Stored entries:
○ ○ ○

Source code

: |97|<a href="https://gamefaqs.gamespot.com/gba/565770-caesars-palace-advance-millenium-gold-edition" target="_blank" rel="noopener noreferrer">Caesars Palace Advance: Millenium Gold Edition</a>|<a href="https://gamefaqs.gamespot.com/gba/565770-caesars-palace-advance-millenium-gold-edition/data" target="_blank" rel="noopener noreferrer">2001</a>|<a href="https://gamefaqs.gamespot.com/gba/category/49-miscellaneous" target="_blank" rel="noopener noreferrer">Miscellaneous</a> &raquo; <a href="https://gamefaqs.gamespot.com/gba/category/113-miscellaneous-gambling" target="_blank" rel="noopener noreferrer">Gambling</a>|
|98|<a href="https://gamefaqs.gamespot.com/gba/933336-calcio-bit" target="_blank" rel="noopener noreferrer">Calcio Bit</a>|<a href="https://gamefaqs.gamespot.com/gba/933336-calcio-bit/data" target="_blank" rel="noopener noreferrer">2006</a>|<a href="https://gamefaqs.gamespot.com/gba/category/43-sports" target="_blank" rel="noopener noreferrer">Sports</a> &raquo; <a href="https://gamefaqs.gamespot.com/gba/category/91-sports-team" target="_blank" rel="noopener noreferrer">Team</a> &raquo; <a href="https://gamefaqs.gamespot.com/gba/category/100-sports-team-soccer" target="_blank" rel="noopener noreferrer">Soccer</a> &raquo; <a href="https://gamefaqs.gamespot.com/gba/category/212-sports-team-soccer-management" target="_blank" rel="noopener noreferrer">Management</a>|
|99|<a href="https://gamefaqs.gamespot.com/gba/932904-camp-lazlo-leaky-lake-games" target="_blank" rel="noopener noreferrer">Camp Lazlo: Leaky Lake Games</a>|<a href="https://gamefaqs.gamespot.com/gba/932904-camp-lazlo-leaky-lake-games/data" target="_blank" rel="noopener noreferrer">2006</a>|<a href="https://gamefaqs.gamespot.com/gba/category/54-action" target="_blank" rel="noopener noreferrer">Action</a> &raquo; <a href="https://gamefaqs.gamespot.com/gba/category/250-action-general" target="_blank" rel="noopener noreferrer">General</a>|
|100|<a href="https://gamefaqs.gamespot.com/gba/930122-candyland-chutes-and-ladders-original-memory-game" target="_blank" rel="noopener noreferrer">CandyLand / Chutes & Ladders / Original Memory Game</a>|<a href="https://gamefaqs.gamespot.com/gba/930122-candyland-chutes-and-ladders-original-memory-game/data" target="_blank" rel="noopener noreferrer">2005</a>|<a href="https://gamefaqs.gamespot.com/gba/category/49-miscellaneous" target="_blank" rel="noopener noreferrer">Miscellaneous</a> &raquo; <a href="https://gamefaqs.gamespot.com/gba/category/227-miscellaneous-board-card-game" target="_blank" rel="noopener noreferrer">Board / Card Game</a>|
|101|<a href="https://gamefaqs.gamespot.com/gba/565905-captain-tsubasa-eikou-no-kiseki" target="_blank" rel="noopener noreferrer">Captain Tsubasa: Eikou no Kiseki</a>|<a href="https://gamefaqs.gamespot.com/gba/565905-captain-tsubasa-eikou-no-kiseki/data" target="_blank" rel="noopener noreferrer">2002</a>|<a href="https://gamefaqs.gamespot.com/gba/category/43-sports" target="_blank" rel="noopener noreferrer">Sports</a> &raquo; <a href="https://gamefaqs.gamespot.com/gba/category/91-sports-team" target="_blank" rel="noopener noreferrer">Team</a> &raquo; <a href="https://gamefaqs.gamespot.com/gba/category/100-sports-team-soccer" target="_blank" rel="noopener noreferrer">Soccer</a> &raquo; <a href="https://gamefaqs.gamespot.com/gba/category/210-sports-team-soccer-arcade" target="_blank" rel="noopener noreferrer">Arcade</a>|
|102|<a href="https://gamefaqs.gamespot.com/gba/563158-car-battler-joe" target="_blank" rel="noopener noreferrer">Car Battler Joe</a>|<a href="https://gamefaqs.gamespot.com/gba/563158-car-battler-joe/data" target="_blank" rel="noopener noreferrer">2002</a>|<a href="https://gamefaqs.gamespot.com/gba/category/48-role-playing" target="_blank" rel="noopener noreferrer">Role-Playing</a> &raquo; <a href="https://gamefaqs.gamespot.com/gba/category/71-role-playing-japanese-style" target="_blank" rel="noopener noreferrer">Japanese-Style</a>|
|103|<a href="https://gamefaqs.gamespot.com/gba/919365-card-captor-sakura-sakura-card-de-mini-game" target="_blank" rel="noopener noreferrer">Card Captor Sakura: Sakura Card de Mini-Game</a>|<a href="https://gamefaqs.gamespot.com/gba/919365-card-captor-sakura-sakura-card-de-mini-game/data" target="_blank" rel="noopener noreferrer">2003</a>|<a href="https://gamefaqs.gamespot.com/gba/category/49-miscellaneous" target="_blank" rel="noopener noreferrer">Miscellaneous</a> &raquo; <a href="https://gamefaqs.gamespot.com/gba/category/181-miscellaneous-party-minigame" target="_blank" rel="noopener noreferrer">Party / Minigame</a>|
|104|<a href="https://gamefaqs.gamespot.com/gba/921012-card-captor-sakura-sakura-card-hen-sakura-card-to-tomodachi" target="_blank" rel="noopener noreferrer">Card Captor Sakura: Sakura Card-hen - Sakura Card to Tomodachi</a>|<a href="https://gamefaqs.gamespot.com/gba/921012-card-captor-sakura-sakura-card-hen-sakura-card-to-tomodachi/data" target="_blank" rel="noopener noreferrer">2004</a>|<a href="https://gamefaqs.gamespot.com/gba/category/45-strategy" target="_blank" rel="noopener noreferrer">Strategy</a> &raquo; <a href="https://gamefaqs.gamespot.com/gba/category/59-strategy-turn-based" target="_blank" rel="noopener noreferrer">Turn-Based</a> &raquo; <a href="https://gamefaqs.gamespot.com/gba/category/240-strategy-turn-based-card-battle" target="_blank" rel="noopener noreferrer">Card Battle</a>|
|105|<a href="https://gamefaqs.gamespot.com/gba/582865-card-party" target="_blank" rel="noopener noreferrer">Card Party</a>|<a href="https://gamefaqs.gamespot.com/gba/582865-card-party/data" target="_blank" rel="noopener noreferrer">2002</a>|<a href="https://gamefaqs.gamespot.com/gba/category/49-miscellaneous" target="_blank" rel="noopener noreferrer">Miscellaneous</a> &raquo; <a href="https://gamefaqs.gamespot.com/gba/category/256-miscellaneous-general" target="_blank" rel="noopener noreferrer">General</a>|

○ ○ ○

PROBLEM STATEMENT: Reproduce every entry shown above, precisely as it stands.

ANSWER AREA:
Source code

: |97|<a href="https://gamefaqs.gamespot.com/gba/565770-caesars-palace-advance-millenium-gold-edition" target="_blank" rel="noopener noreferrer">Caesars Palace Advance: Millenium Gold Edition</a>|<a href="https://gamefaqs.gamespot.com/gba/565770-caesars-palace-advance-millenium-gold-edition/data" target="_blank" rel="noopener noreferrer">2001</a>|<a href="https://gamefaqs.gamespot.com/gba/category/49-miscellaneous" target="_blank" rel="noopener noreferrer">Miscellaneous</a> &raquo; <a href="https://gamefaqs.gamespot.com/gba/category/113-miscellaneous-gambling" target="_blank" rel="noopener noreferrer">Gambling</a>|
|98|<a href="https://gamefaqs.gamespot.com/gba/933336-calcio-bit" target="_blank" rel="noopener noreferrer">Calcio Bit</a>|<a href="https://gamefaqs.gamespot.com/gba/933336-calcio-bit/data" target="_blank" rel="noopener noreferrer">2006</a>|<a href="https://gamefaqs.gamespot.com/gba/category/43-sports" target="_blank" rel="noopener noreferrer">Sports</a> &raquo; <a href="https://gamefaqs.gamespot.com/gba/category/91-sports-team" target="_blank" rel="noopener noreferrer">Team</a> &raquo; <a href="https://gamefaqs.gamespot.com/gba/category/100-sports-team-soccer" target="_blank" rel="noopener noreferrer">Soccer</a> &raquo; <a href="https://gamefaqs.gamespot.com/gba/category/212-sports-team-soccer-management" target="_blank" rel="noopener noreferrer">Management</a>|
|99|<a href="https://gamefaqs.gamespot.com/gba/932904-camp-lazlo-leaky-lake-games" target="_blank" rel="noopener noreferrer">Camp Lazlo: Leaky Lake Games</a>|<a href="https://gamefaqs.gamespot.com/gba/932904-camp-lazlo-leaky-lake-games/data" target="_blank" rel="noopener noreferrer">2006</a>|<a href="https://gamefaqs.gamespot.com/gba/category/54-action" target="_blank" rel="noopener noreferrer">Action</a> &raquo; <a href="https://gamefaqs.gamespot.com/gba/category/250-action-general" target="_blank" rel="noopener noreferrer">General</a>|
|100|<a href="https://gamefaqs.gamespot.com/gba/930122-candyland-chutes-and-ladders-original-memory-game" target="_blank" rel="noopener noreferrer">CandyLand / Chutes & Ladders / Original Memory Game</a>|<a href="https://gamefaqs.gamespot.com/gba/930122-candyland-chutes-and-ladders-original-memory-game/data" target="_blank" rel="noopener noreferrer">2005</a>|<a href="https://gamefaqs.gamespot.com/gba/category/49-miscellaneous" target="_blank" rel="noopener noreferrer">Miscellaneous</a> &raquo; <a href="https://gamefaqs.gamespot.com/gba/category/227-miscellaneous-board-card-game" target="_blank" rel="noopener noreferrer">Board / Card Game</a>|
|101|<a href="https://gamefaqs.gamespot.com/gba/565905-captain-tsubasa-eikou-no-kiseki" target="_blank" rel="noopener noreferrer">Captain Tsubasa: Eikou no Kiseki</a>|<a href="https://gamefaqs.gamespot.com/gba/565905-captain-tsubasa-eikou-no-kiseki/data" target="_blank" rel="noopener noreferrer">2002</a>|<a href="https://gamefaqs.gamespot.com/gba/category/43-sports" target="_blank" rel="noopener noreferrer">Sports</a> &raquo; <a href="https://gamefaqs.gamespot.com/gba/category/91-sports-team" target="_blank" rel="noopener noreferrer">Team</a> &raquo; <a href="https://gamefaqs.gamespot.com/gba/category/100-sports-team-soccer" target="_blank" rel="noopener noreferrer">Soccer</a> &raquo; <a href="https://gamefaqs.gamespot.com/gba/category/210-sports-team-soccer-arcade" target="_blank" rel="noopener noreferrer">Arcade</a>|
|102|<a href="https://gamefaqs.gamespot.com/gba/563158-car-battler-joe" target="_blank" rel="noopener noreferrer">Car Battler Joe</a>|<a href="https://gamefaqs.gamespot.com/gba/563158-car-battler-joe/data" target="_blank" rel="noopener noreferrer">2002</a>|<a href="https://gamefaqs.gamespot.com/gba/category/48-role-playing" target="_blank" rel="noopener noreferrer">Role-Playing</a> &raquo; <a href="https://gamefaqs.gamespot.com/gba/category/71-role-playing-japanese-style" target="_blank" rel="noopener noreferrer">Japanese-Style</a>|
|103|<a href="https://gamefaqs.gamespot.com/gba/919365-card-captor-sakura-sakura-card-de-mini-game" target="_blank" rel="noopener noreferrer">Card Captor Sakura: Sakura Card de Mini-Game</a>|<a href="https://gamefaqs.gamespot.com/gba/919365-card-captor-sakura-sakura-card-de-mini-game/data" target="_blank" rel="noopener noreferrer">2003</a>|<a href="https://gamefaqs.gamespot.com/gba/category/49-miscellaneous" target="_blank" rel="noopener noreferrer">Miscellaneous</a> &raquo; <a href="https://gamefaqs.gamespot.com/gba/category/181-miscellaneous-party-minigame" target="_blank" rel="noopener noreferrer">Party / Minigame</a>|
|104|<a href="https://gamefaqs.gamespot.com/gba/921012-card-captor-sakura-sakura-card-hen-sakura-card-to-tomodachi" target="_blank" rel="noopener noreferrer">Card Captor Sakura: Sakura Card-hen - Sakura Card to Tomodachi</a>|<a href="https://gamefaqs.gamespot.com/gba/921012-card-captor-sakura-sakura-card-hen-sakura-card-to-tomodachi/data" target="_blank" rel="noopener noreferrer">2004</a>|<a href="https://gamefaqs.gamespot.com/gba/category/45-strategy" target="_blank" rel="noopener noreferrer">Strategy</a> &raquo; <a href="https://gamefaqs.gamespot.com/gba/category/59-strategy-turn-based" target="_blank" rel="noopener noreferrer">Turn-Based</a> &raquo; <a href="https://gamefaqs.gamespot.com/gba/category/240-strategy-turn-based-card-battle" target="_blank" rel="noopener noreferrer">Card Battle</a>|
|105|<a href="https://gamefaqs.gamespot.com/gba/582865-card-party" target="_blank" rel="noopener noreferrer">Card Party</a>|<a href="https://gamefaqs.gamespot.com/gba/582865-card-party/data" target="_blank" rel="noopener noreferrer">2002</a>|<a href="https://gamefaqs.gamespot.com/gba/category/49-miscellaneous" target="_blank" rel="noopener noreferrer">Miscellaneous</a> &raquo; <a href="https://gamefaqs.gamespot.com/gba/category/256-miscellaneous-general" target="_blank" rel="noopener noreferrer">General</a>|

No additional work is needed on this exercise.